▶ [Data for review]:
>>>>>

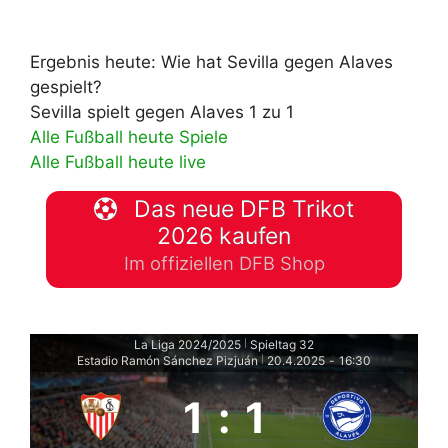
Ergebnis heute: Wie hat Sevilla gegen Alaves
gespielt?
Sevilla spielt gegen Alaves 1 zu 1
Alle Fußball heute Spiele
Alle Fußball heute live
Das neue DFB Trikot
2026 kaufen
Im offiziellen DFB Shop
La Liga 2024/2025
Spieltag 32
|
Estadio Ramón Sánchez Pizjuán
20.4.2025
-
16:30
|
1
:
1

<<<<<

Exclude the images and copy every record above exactly.

Ergebnis heute: Wie hat Sevilla gegen Alaves
gespielt?
Sevilla spielt gegen Alaves 1 zu 1
Alle Fußball heute Spiele
Alle Fußball heute live
Das neue DFB Trikot
2026 kaufen
Im offiziellen DFB Shop
La Liga 2024/2025
Spieltag 32
|
Estadio Ramón Sánchez Pizjuán
20.4.2025
-
16:30
|
1
:
1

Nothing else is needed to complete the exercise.